• The data:
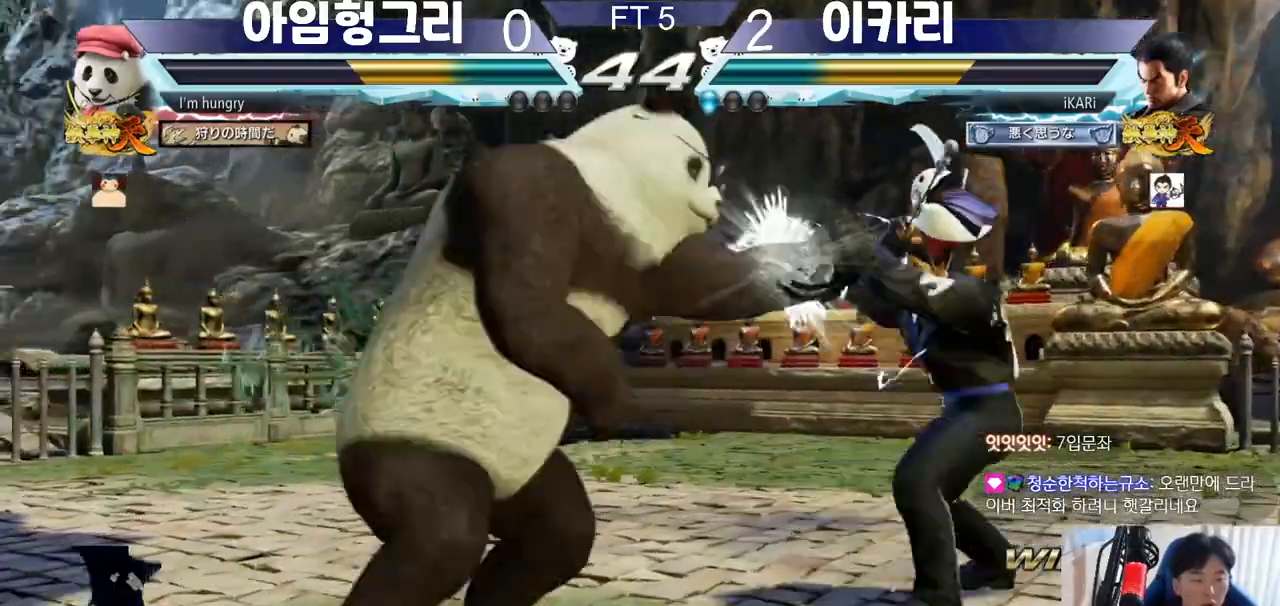
{"buttons": [], "left_stick": "center", "events": [[16, "left_stick", "center"], [200, "SQUARE", "down"], [250, "SQUARE", "up"], [300, "SQUARE", "down"], [333, "SQUARE", "up"]]}
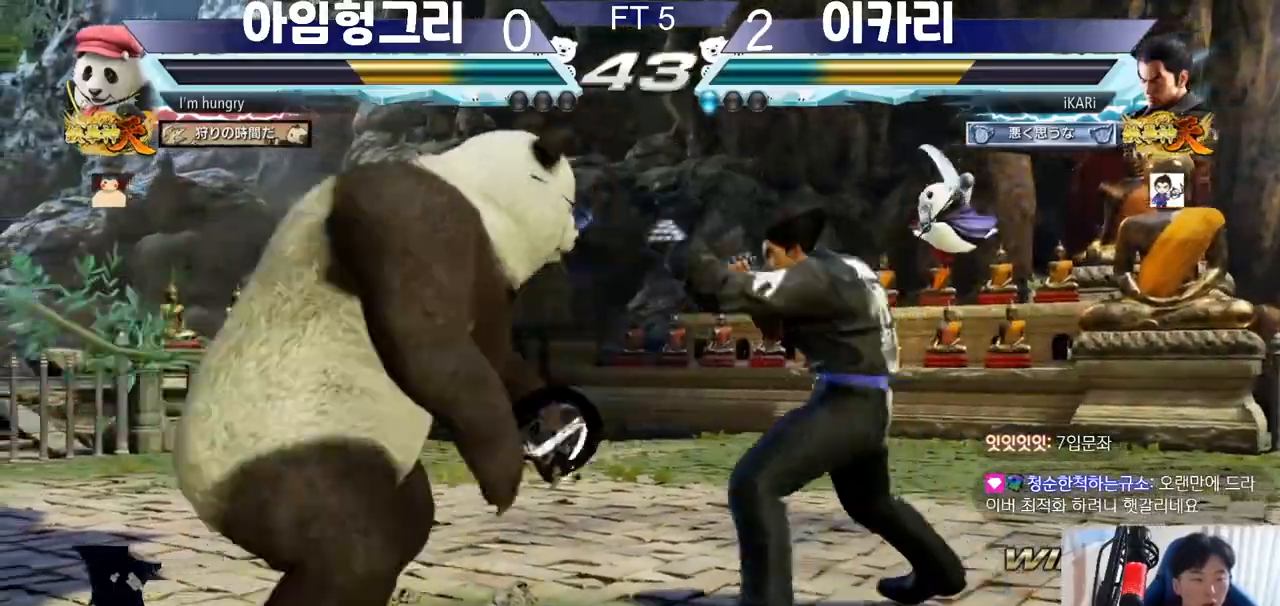
{"buttons": [], "left_stick": "center", "events": []}
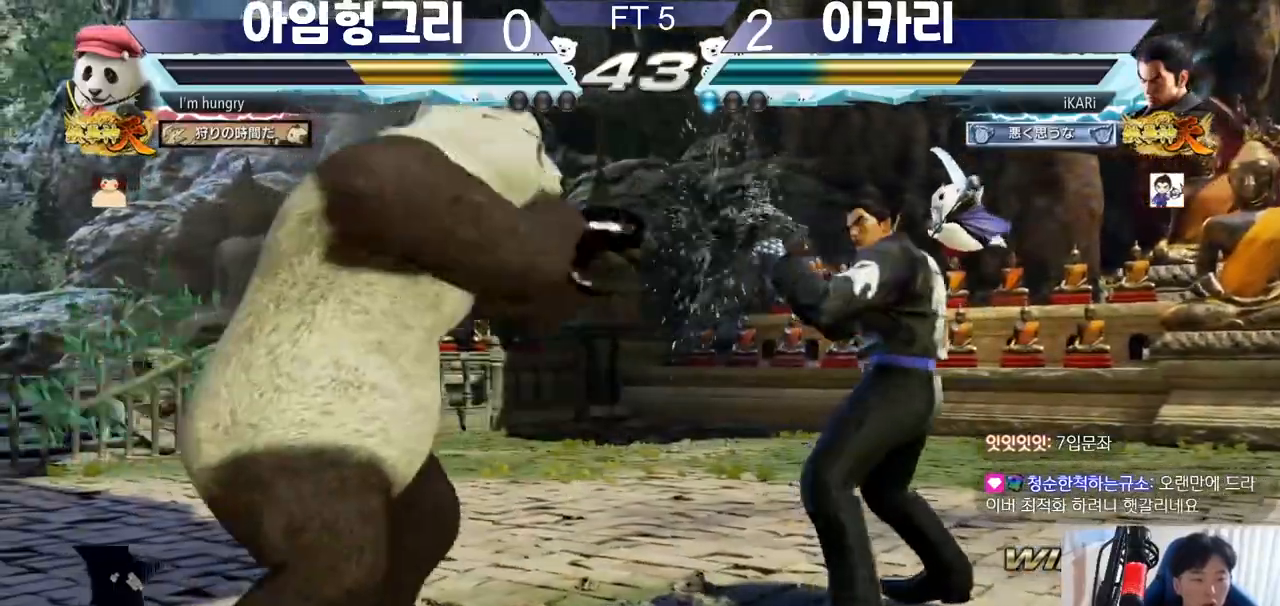
{"buttons": [], "left_stick": "center", "events": [[16, "TRIANGLE", "down"], [16, "left_stick", "down-left"], [50, "TRIANGLE", "up"], [100, "left_stick", "center"]]}
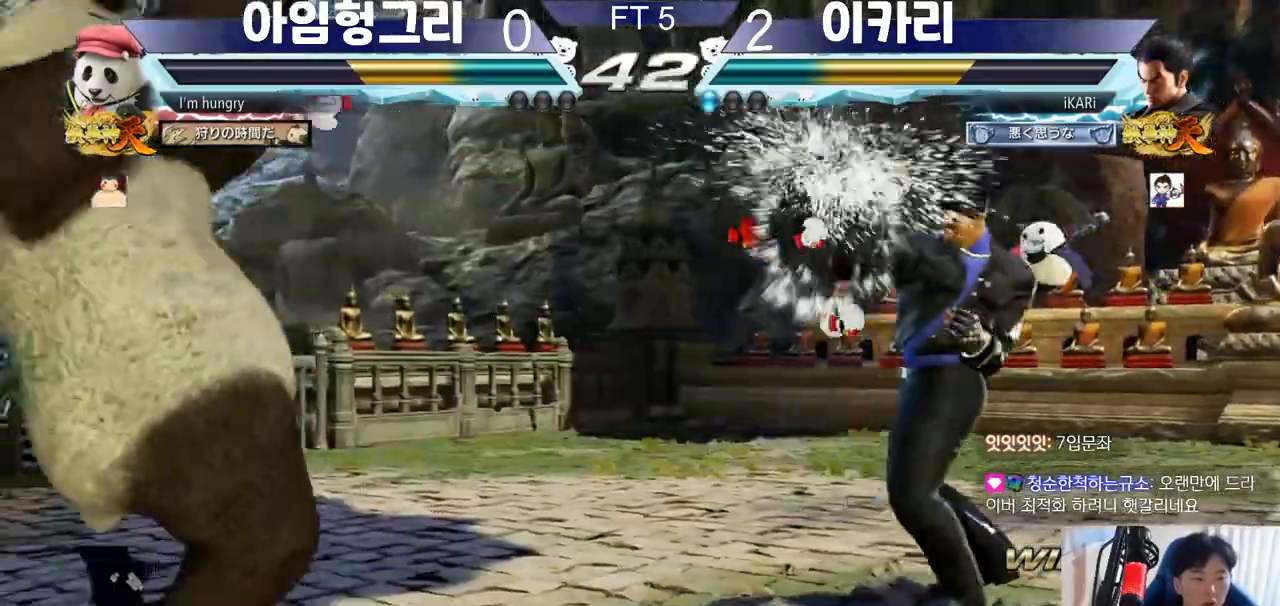
{"buttons": ["TRIANGLE"], "left_stick": "left", "events": [[150, "left_stick", "left"], [334, "CROSS", "down"], [384, "CROSS", "up"], [384, "TRIANGLE", "down"], [417, "TRIANGLE", "up"], [467, "TRIANGLE", "down"]]}
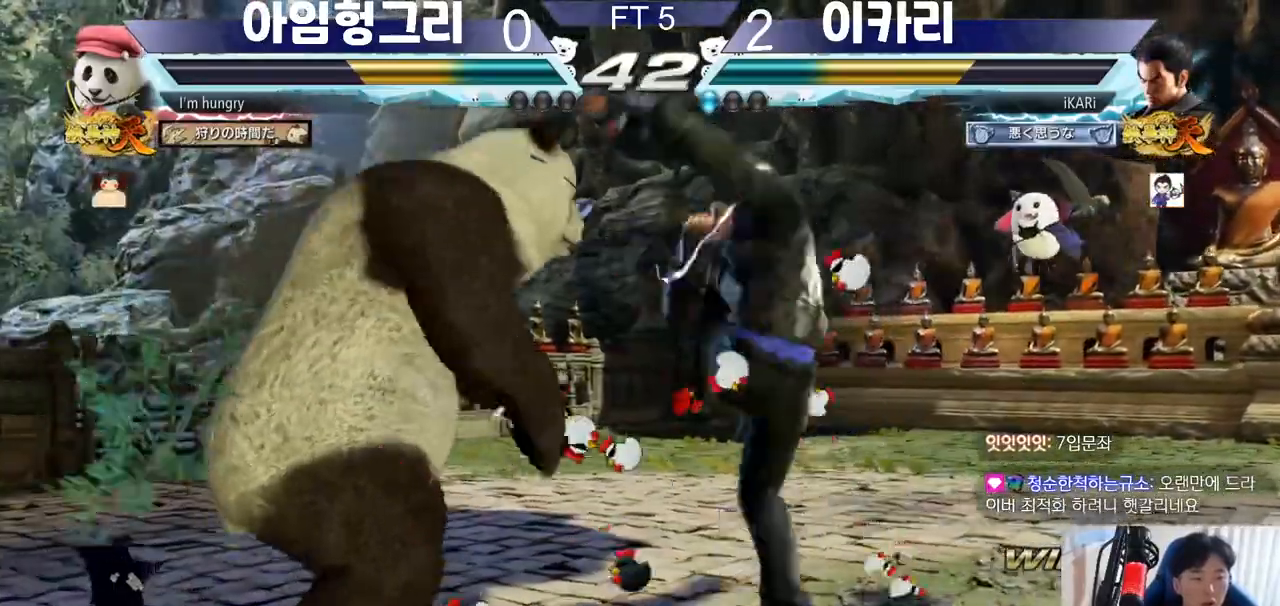
{"buttons": [], "left_stick": "center", "events": [[16, "TRIANGLE", "up"], [66, "TRIANGLE", "down"], [133, "TRIANGLE", "up"], [150, "TRIANGLE", "down"], [250, "TRIANGLE", "up"], [317, "left_stick", "center"]]}
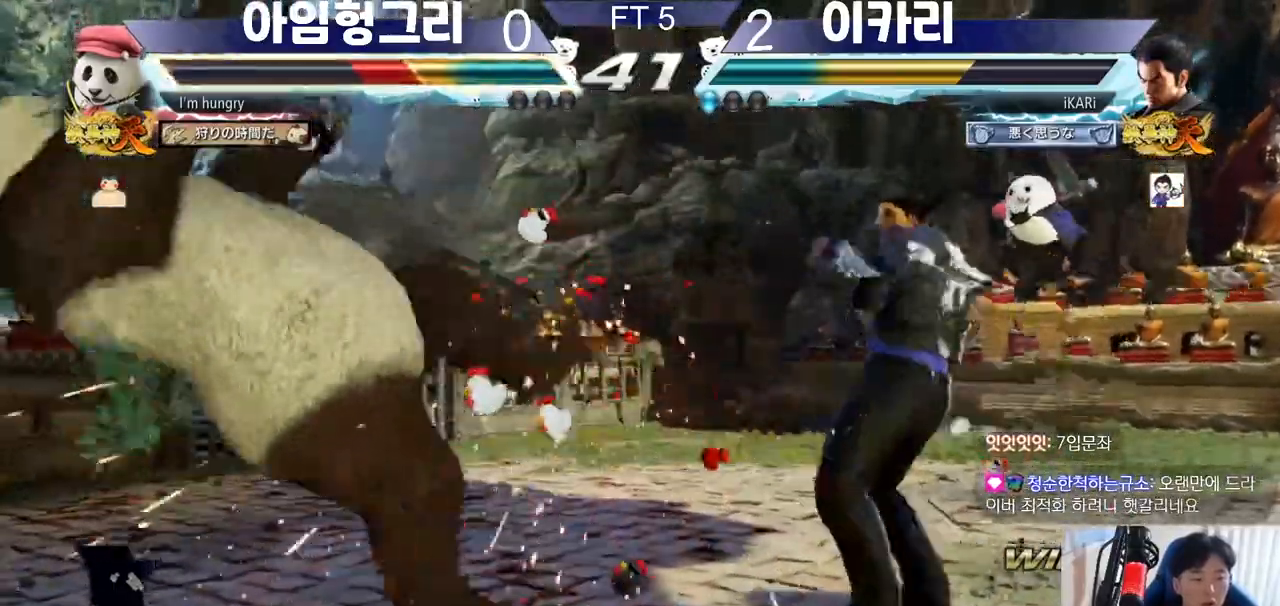
{"buttons": [], "left_stick": "down-left", "events": [[100, "left_stick", "down-left"], [184, "SQUARE", "down"], [251, "SQUARE", "up"]]}
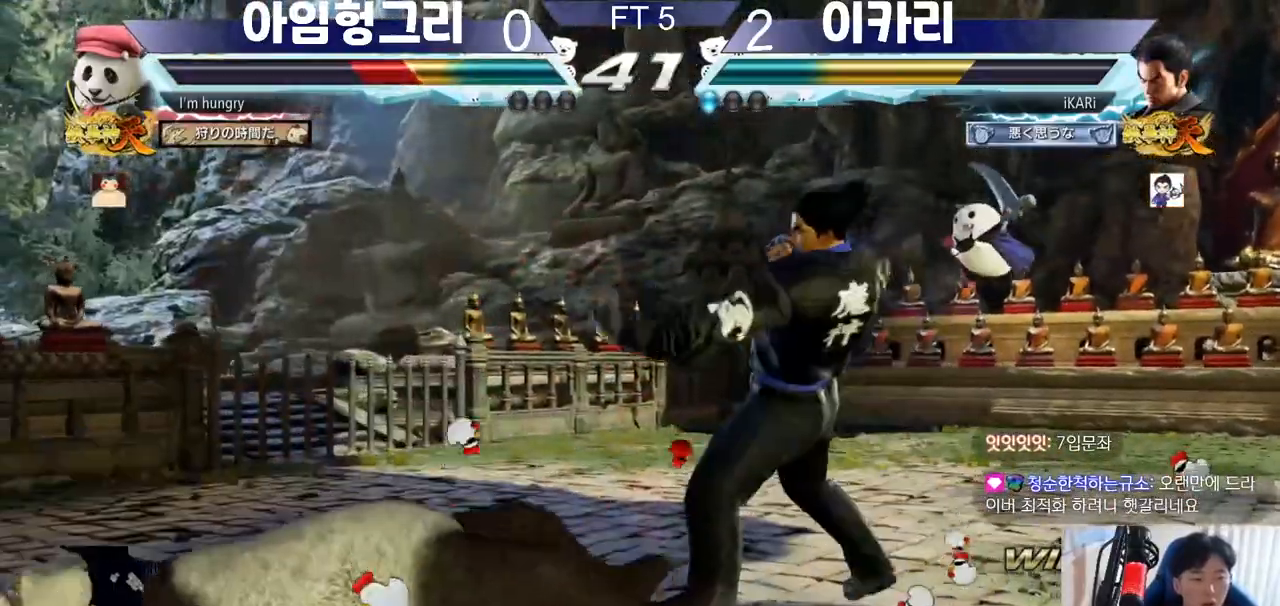
{"buttons": ["TRIANGLE"], "left_stick": "down-left", "events": [[83, "left_stick", "center"], [467, "TRIANGLE", "down"], [467, "left_stick", "down-left"]]}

• Task instructions:
If a record holds a picture, leave the picture out, but repeat every line exactly.

• Written solution:
{"buttons": [], "left_stick": "center", "events": [[16, "left_stick", "center"], [200, "SQUARE", "down"], [250, "SQUARE", "up"], [300, "SQUARE", "down"], [333, "SQUARE", "up"]]}
{"buttons": [], "left_stick": "center", "events": []}
{"buttons": [], "left_stick": "center", "events": [[16, "TRIANGLE", "down"], [16, "left_stick", "down-left"], [50, "TRIANGLE", "up"], [100, "left_stick", "center"]]}
{"buttons": ["TRIANGLE"], "left_stick": "left", "events": [[150, "left_stick", "left"], [334, "CROSS", "down"], [384, "CROSS", "up"], [384, "TRIANGLE", "down"], [417, "TRIANGLE", "up"], [467, "TRIANGLE", "down"]]}
{"buttons": [], "left_stick": "center", "events": [[16, "TRIANGLE", "up"], [66, "TRIANGLE", "down"], [133, "TRIANGLE", "up"], [150, "TRIANGLE", "down"], [250, "TRIANGLE", "up"], [317, "left_stick", "center"]]}
{"buttons": [], "left_stick": "down-left", "events": [[100, "left_stick", "down-left"], [184, "SQUARE", "down"], [251, "SQUARE", "up"]]}
{"buttons": ["TRIANGLE"], "left_stick": "down-left", "events": [[83, "left_stick", "center"], [467, "TRIANGLE", "down"], [467, "left_stick", "down-left"]]}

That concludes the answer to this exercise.